## Begin Records provided
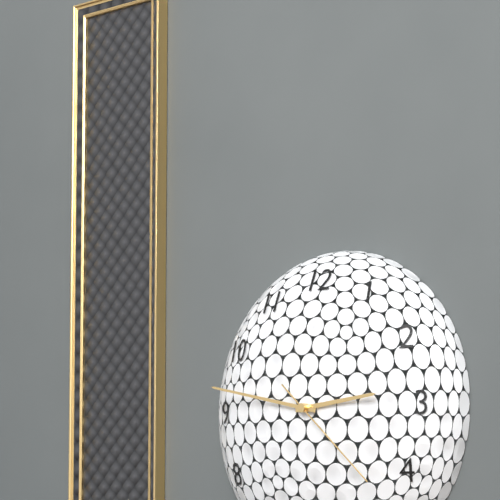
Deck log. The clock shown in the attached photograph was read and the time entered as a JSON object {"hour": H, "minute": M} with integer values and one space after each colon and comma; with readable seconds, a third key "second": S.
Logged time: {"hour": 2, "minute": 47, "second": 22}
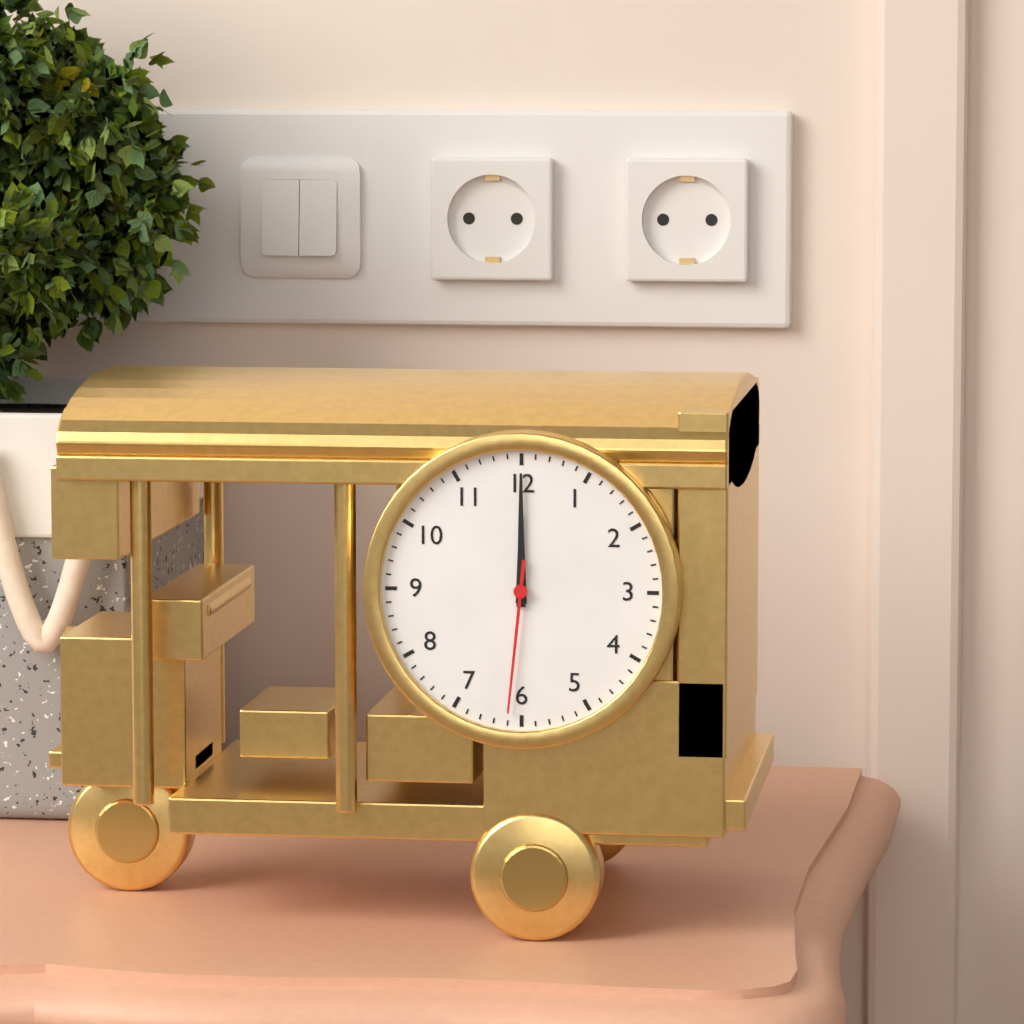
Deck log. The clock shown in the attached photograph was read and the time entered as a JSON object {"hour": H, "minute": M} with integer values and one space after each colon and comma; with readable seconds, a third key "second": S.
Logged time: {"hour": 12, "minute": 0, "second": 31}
## End Records provided
## Begin Records provided
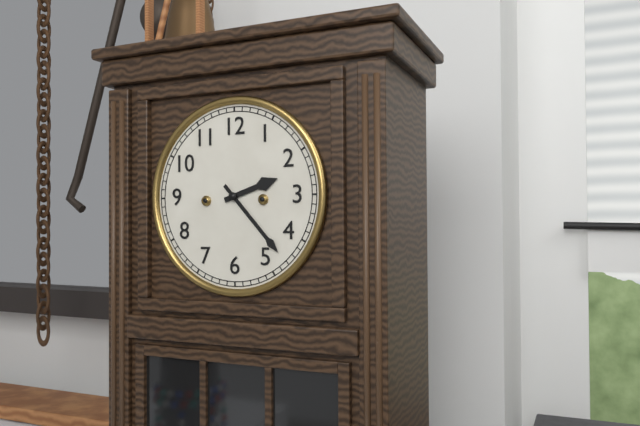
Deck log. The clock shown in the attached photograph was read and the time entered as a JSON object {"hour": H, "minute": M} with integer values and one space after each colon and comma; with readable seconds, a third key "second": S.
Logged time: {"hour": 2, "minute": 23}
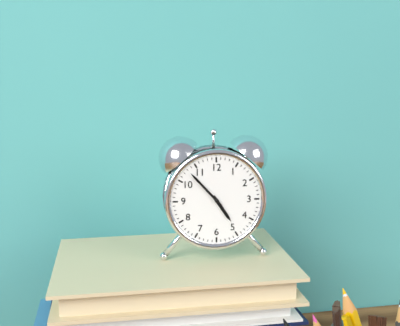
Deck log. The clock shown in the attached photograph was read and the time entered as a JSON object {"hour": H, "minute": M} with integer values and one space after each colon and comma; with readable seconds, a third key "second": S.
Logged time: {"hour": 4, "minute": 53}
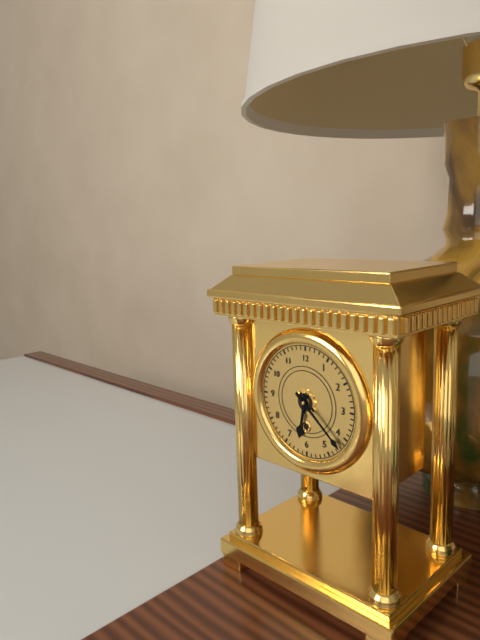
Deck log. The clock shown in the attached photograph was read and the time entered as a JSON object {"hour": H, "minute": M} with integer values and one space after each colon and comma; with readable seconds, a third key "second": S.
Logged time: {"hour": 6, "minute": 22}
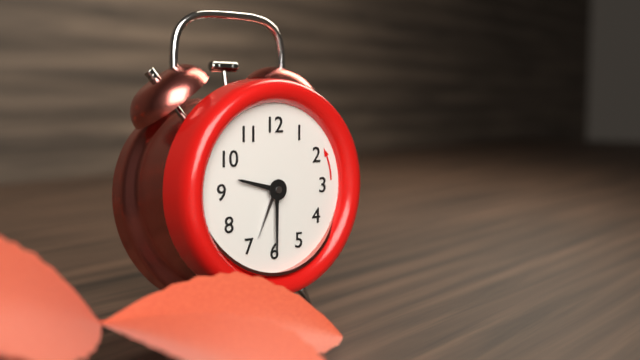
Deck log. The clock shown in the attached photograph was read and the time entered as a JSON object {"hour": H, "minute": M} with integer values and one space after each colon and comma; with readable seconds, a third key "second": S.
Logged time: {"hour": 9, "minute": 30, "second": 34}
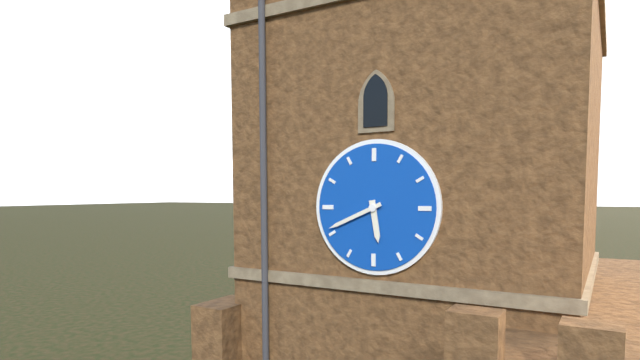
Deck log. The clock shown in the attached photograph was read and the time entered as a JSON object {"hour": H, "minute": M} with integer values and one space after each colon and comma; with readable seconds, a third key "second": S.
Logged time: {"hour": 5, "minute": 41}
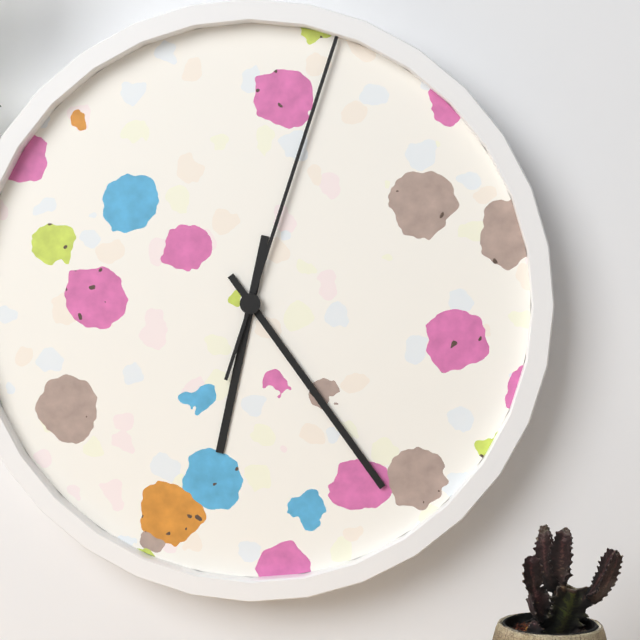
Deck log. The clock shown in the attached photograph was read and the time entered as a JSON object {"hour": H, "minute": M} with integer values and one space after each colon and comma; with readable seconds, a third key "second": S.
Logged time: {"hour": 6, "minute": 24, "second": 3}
## End Records provided
## Begin Records provided
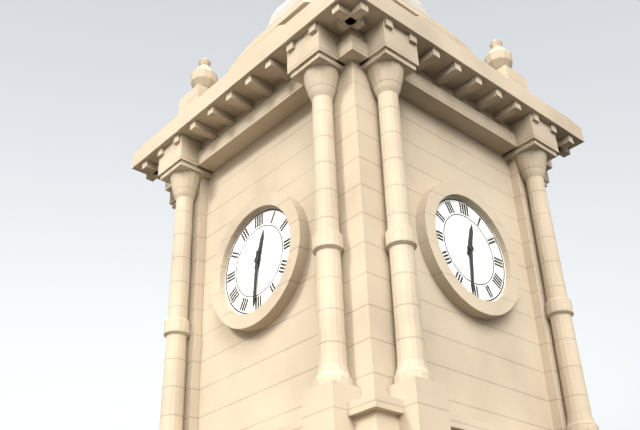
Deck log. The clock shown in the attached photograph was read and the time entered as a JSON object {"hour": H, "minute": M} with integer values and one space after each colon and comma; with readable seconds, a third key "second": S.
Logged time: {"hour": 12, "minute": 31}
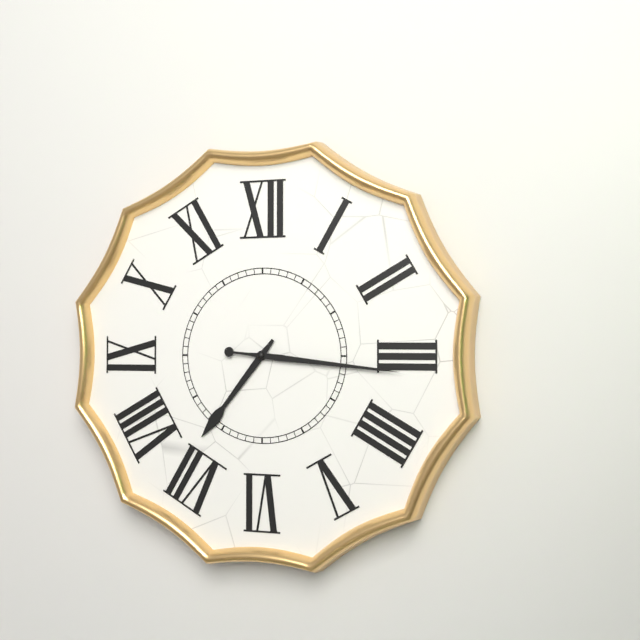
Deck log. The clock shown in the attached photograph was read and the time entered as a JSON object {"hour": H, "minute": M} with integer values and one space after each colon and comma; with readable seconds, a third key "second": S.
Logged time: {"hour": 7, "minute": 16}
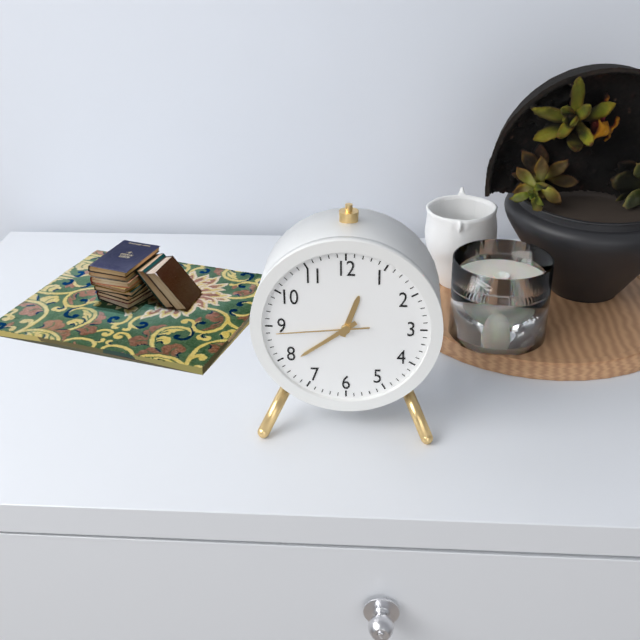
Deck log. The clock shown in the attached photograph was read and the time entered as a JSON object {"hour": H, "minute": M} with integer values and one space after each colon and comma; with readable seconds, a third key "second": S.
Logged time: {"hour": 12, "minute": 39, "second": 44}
## End Records provided
(Work to do):
Copy out each line from the items above that includes the word "Logged". Treat uppercase and lowercase as different.

(Written answer):
Logged time: {"hour": 2, "minute": 47, "second": 22}
Logged time: {"hour": 12, "minute": 0, "second": 31}
Logged time: {"hour": 2, "minute": 23}
Logged time: {"hour": 4, "minute": 53}
Logged time: {"hour": 6, "minute": 22}
Logged time: {"hour": 9, "minute": 30, "second": 34}
Logged time: {"hour": 5, "minute": 41}
Logged time: {"hour": 6, "minute": 24, "second": 3}
Logged time: {"hour": 12, "minute": 31}
Logged time: {"hour": 7, "minute": 16}
Logged time: {"hour": 12, "minute": 39, "second": 44}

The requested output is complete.